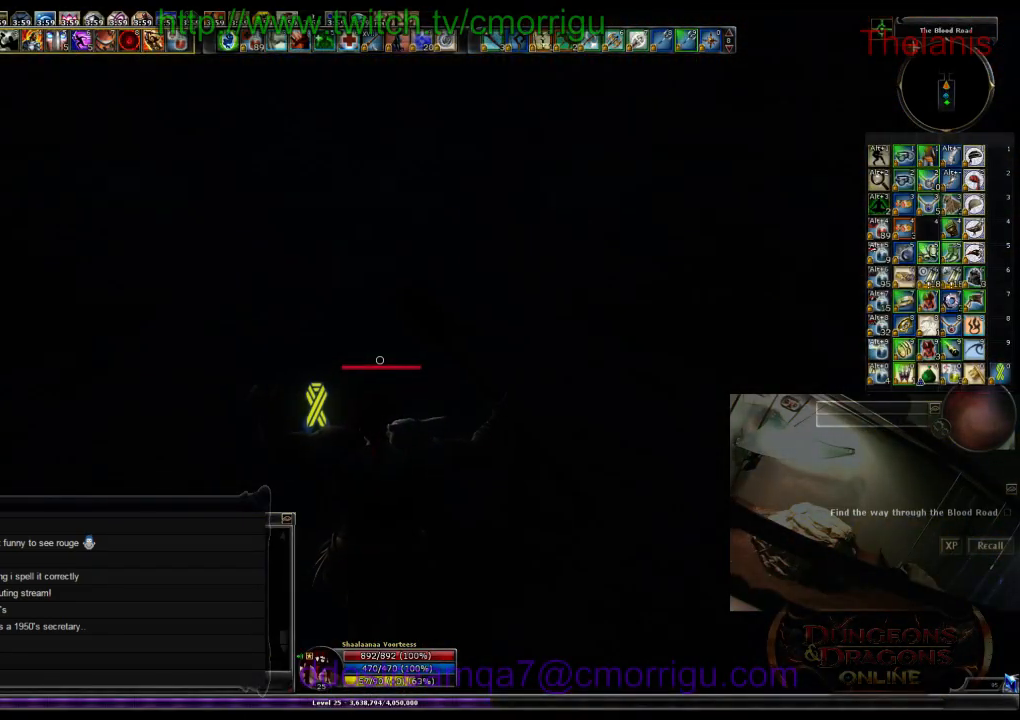
{"keys": [], "events": []}
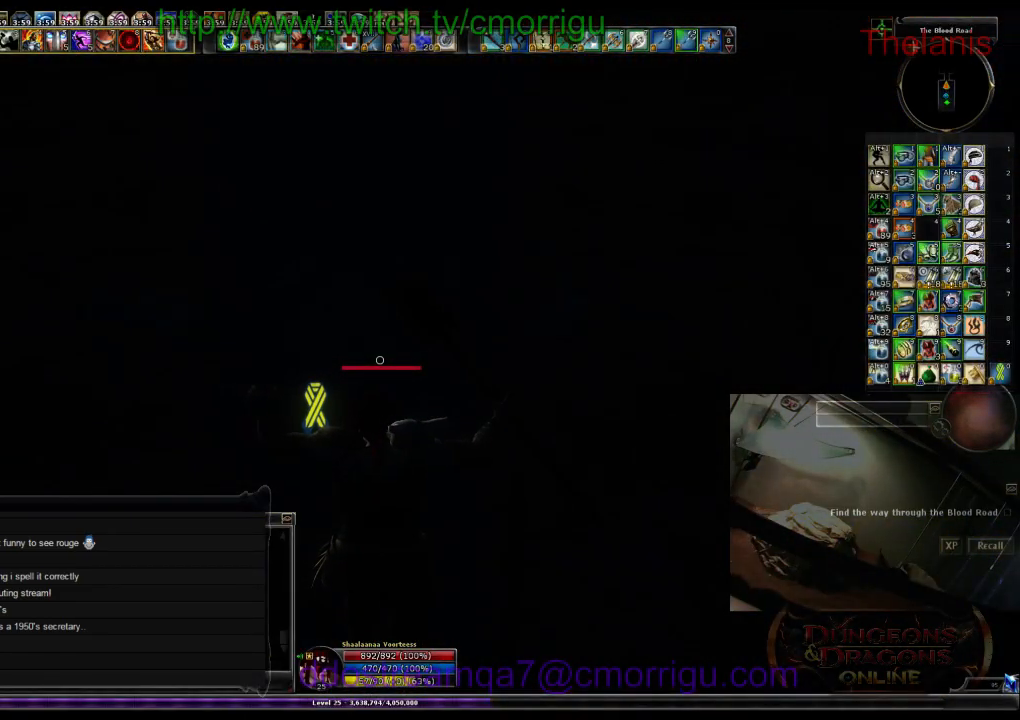
{"keys": [], "events": []}
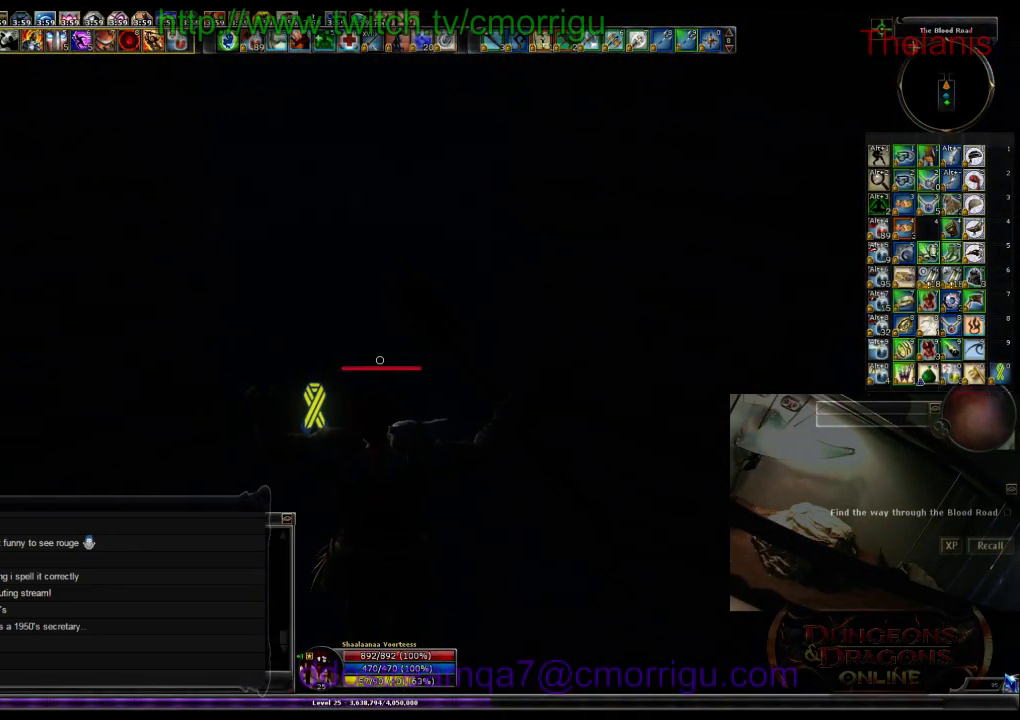
{"keys": [], "events": []}
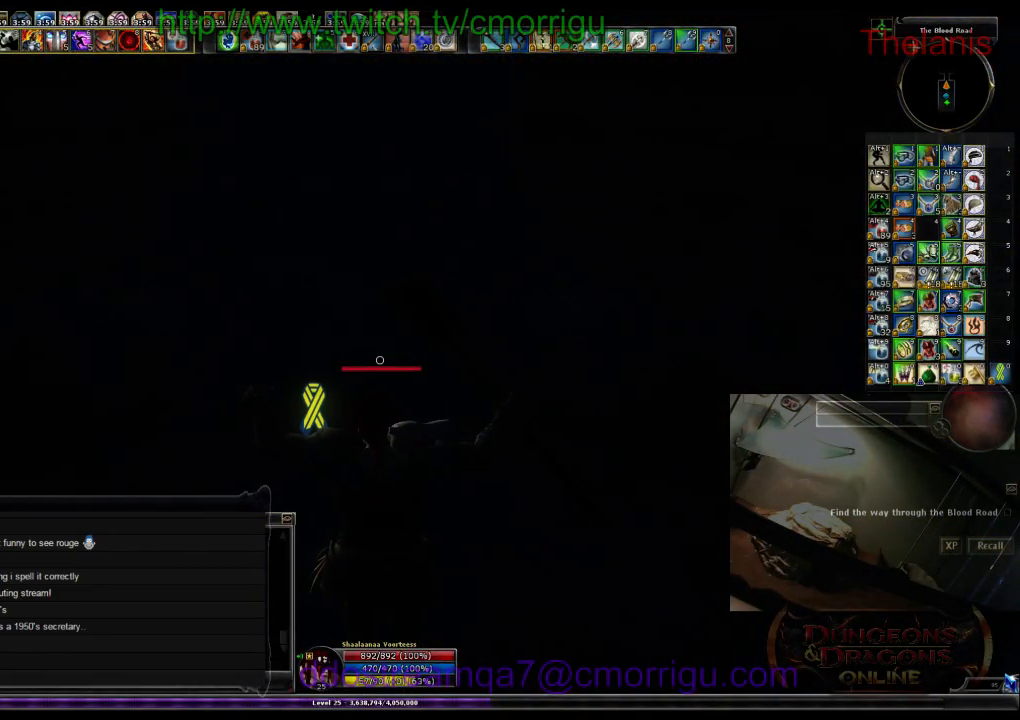
{"keys": [], "events": []}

——————————

**What to produce:**
Go through the material above and print all of it exactly, except the pictures.

**Result of the exercise:**
{"keys": [], "events": []}
{"keys": [], "events": []}
{"keys": [], "events": []}
{"keys": [], "events": []}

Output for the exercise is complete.